Of the King’s Liverpools and other Tommies mention has been made in these pages. Sometimes we have to fight ourselves into favor with one another. Really there is more in common between Yank and Tommie than there is of divergence. Hardship and danger, tolerance and observation, these brought the somewhat hostile and easily irritated Yank and Tommie together. Down underneath the rough slams and cutting sarcasm there exists after all a real feeling of respect for the other.

This volume would not be complete without some mention of that man who acted as commanding general of the Allied expedition, William Edmund Ironside. He was every inch a soldier and a man. American soldiers will remember their first sight of him. They had heard that a big man up at Archangel who had taken Gen. Poole’s job was cleaning house among the incompetents and the “John Walkerites” that had surrounded G. H. Q. in Poole’s time. He was putting pep into G. H. Q. and reorganizing the various departments.

When he came, he more than came up to promises. Six foot-four and built accordingly, with a bluff, open countenance and a blue eye that spoke honesty and demanded truth. Hearty of voice and breathing cheer and optimism, General Ironside inspired confidence in the American troops who had become very much disgruntled. He was seen on every front at some time and often seen at certain points. By boat or sledge or plane he made his way through. He was the soldier’s type of commanding officer. Never dependent on an interpreter whether with Russian, Pole, or French, or Serbian, or Italian, he travelled light and never was seen with a pistol, even for protection. Master of fourteen languages it was said of him, holder of an Iron Cross bestowed on him by the Kaiser in an African war when he acted as an ox driver but in fact was observing for the British artillery, on whose staff he had been a captain though he was only a youth, he was a giant intellectually as well as physically.
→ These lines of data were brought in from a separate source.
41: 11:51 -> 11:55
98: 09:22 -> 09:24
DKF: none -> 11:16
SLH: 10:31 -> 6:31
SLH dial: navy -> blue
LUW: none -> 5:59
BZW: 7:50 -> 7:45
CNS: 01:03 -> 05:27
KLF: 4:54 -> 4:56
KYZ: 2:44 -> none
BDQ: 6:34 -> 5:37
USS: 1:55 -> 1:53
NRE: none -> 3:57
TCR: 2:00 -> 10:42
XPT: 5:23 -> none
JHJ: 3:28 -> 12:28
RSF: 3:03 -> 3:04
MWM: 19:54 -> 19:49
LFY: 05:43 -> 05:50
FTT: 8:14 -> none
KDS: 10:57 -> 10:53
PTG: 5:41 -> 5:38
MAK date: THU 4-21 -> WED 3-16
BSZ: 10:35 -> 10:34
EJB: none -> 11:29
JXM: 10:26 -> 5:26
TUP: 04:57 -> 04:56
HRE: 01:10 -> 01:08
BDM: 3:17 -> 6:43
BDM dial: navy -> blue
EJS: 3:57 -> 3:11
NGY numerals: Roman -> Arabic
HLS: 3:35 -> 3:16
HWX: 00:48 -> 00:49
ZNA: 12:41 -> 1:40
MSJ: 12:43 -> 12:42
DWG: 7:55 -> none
When British fighting troops could not be spared from the Western Front in the fall of 1918 and the British War Office gambled on sending category B men to Archangel—men not considered fit to undergo active warfare, a good healthy general had to be found. Ironside, lover of forlorn hopes, master of the Russian language, a good mixer, and experienced in dealing with amalgamated forces, was the obvious man. Of course, there were some British officers who bemoaned the fact, in range of American ears too, that some titled high ranking officers were passed over to reach out to this Major of Artillery to act as Major-General. And he was on the youthful side of forty, too.

Edmund Ironside ought to have been born in the days of Drake, Raleigh, and Cromwell. He would have a bust in Westminster and his picture in the history books. But in his twenty years of army life he has done some big things and it can be imagined with what gusto he received his orders to relieve Poole and undertook to redeem the expedition, to make something of the perilous, forlorn hope under the Arctic winter skies.

In The American Sentinel issue of December 10th, which was the first issue of our soldier paper, we read:

“It is a great honor for me to be able to address the first words in the first Archangel paper for American soldiers. I have now served in close contact with the U. S. Army for eighteen months and I am proud to have a regiment of the U. S. Army under my command in Russia.

“I wish all the American soldiers the best wishes for the coming Christmas and New Year and I want them to understand that the Allied High Command takes the very greatest interest in their welfare at all times.”

EDMUND IRONSIDE, Major-General.

Without doubt the General was sincere in his efforts to bring about harmony and put punch and strength into the high command sections as well as into the line troops. But what a bag Poole left him to hold. Vexed to death must that big man’s heart have been to spend so much time setting Allies to rights who had come to cross purposes with one another and were blinded to their own best interests. British thought he was too lenient with the willful Americans. Americans thought he was pampering the French. British, French and Americans thought he was letting the Russkis slip something over on the whole Allied expedition. Green-eyed jealousy, provincial jealousy, just plain foolish jealousy tormented the man who was soon disillusioned as to the glories to be won in that forlorn expedition but who never exhibited anything but an undaunted optimistic spirit. He was human. When he was among the soldiers and talking to them it was not hard for them to believe the tale that after all he was an American himself, a Western Canadian who had started his career as a military man with the Northwest Mounted Police.